Suppose that a 2M x 16 main memory is built using 256K x 8 RAM chips
and memory is word addressable.

c)    How many address bits are needed for each RAM chip?

Answer:   256K = 2¹⁸, so 18 address bits for each chip.

d)   How many banks will this memory have?

Answer:   The number of banks depends only on the number of addressable
                 items in each of the main memory and the RAM chips.
                 It does not depend on the size of the addressable item.

                 Bank count = 2M / 256K = 2²¹ / 2¹⁸ = 2³ = 8.

e)    How many address bits are needed for all of the memory?

Answer:   2M = 2²¹, so 21 address bits are needed.

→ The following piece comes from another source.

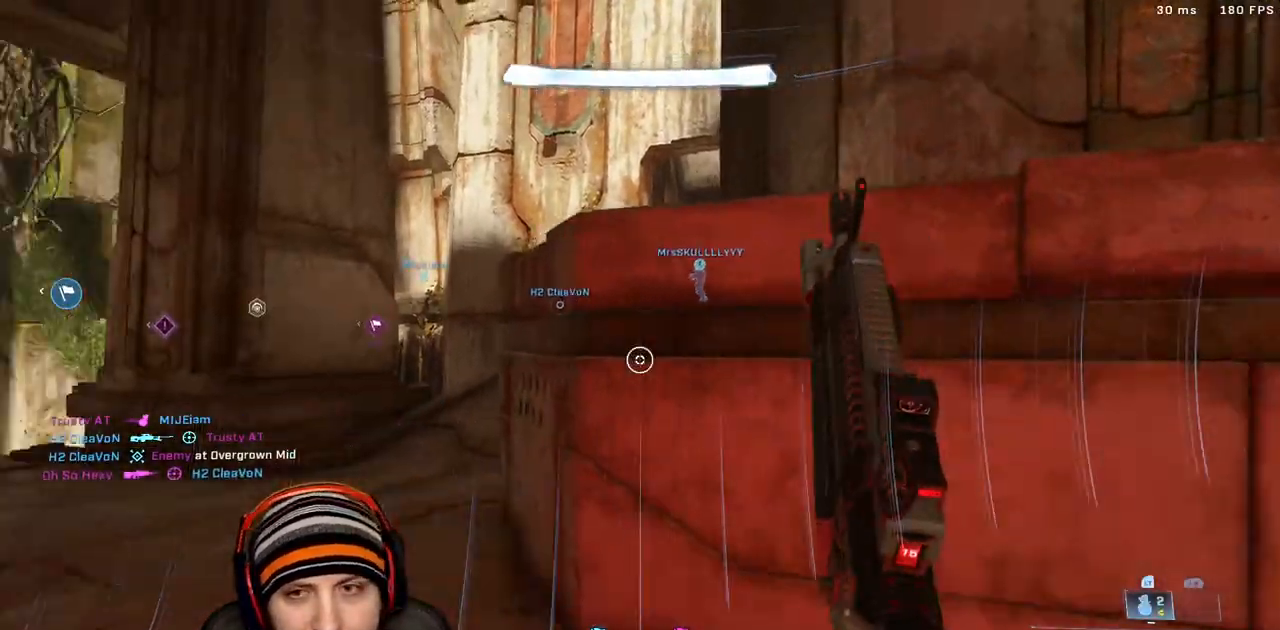
{"dt_ms": 500, "buttons": [], "left_stick": "up-left", "right_stick": "left", "events": []}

                 Of the 21, 18 bits go to each chip, leaving 3 bits to select the bank.
                 There are then 2³ = 8 banks.

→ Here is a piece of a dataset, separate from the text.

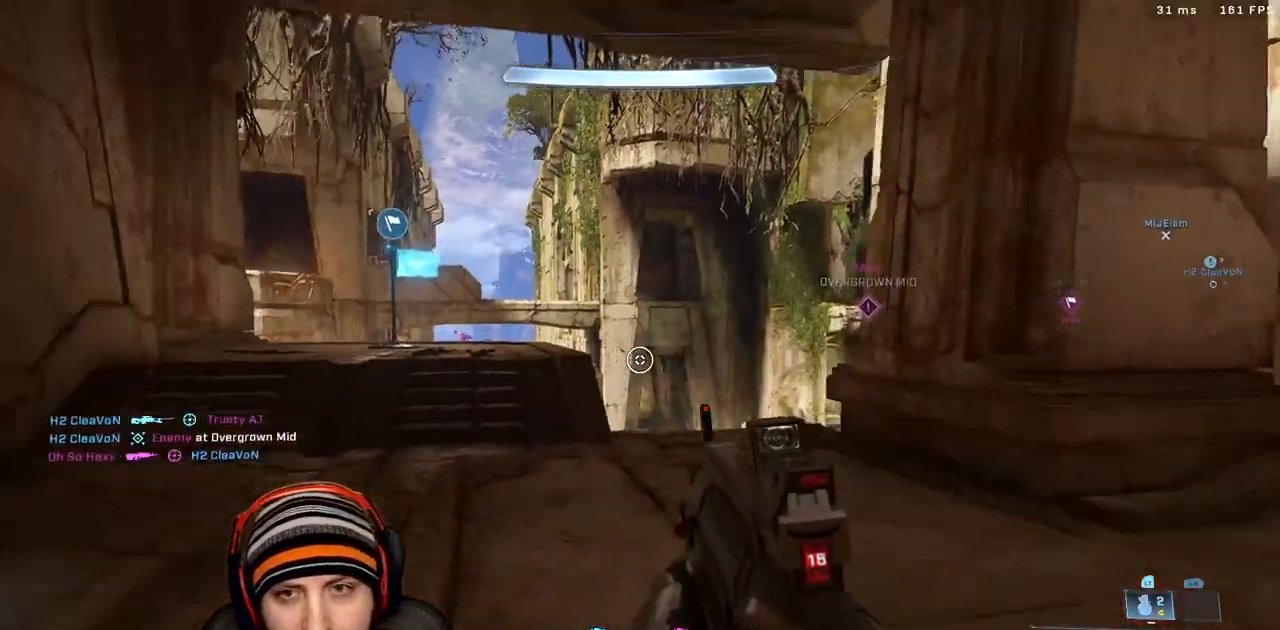
{"dt_ms": 500, "buttons": [], "left_stick": "up-right", "right_stick": "center", "events": [[117, "left_stick", "up"], [150, "right_stick", "center"], [283, "left_stick", "up-right"], [400, "right_stick", "right"], [483, "right_stick", "center"]]}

Sample Problem from the Textbook

Suppose that a 2M x 16 main memory is built using 256K x 8 RAM chips
and memory is word addressable.

f)    If high–order interleaving is used, where would address 14 (0x0E)
       be located.

ANSWER:  If high–order interleaving is used, then the first 256 K words
                     will be found in bank 0.  This is where address 14 is found.

 

Sample Problem from the Textbook

g)    If low–order interleaving is used, where would address 14 (0x0E)
       be located.

ANSWER:  If there are eight memory banks, then we have 8–way interleaving.
We examine the address structure for 8–way low order interleaving.

Hexadecimal address 0xE is binary 1110.

The memory calls for 21–bit addressing.  The address lines are labeled A₂₀ – A₀.

Address bits A₂ – A₀ will specify the bank.

All other address bits, here A₂₀ – A₃, specify the offset within the bank.

Bits	20 through 4	3	2	1	0
Address	All 0	1	1	1	0
Field	Offset within the bank		Bank number

The bank number is binary 110, or decimal 6 (also hexadecimal 6).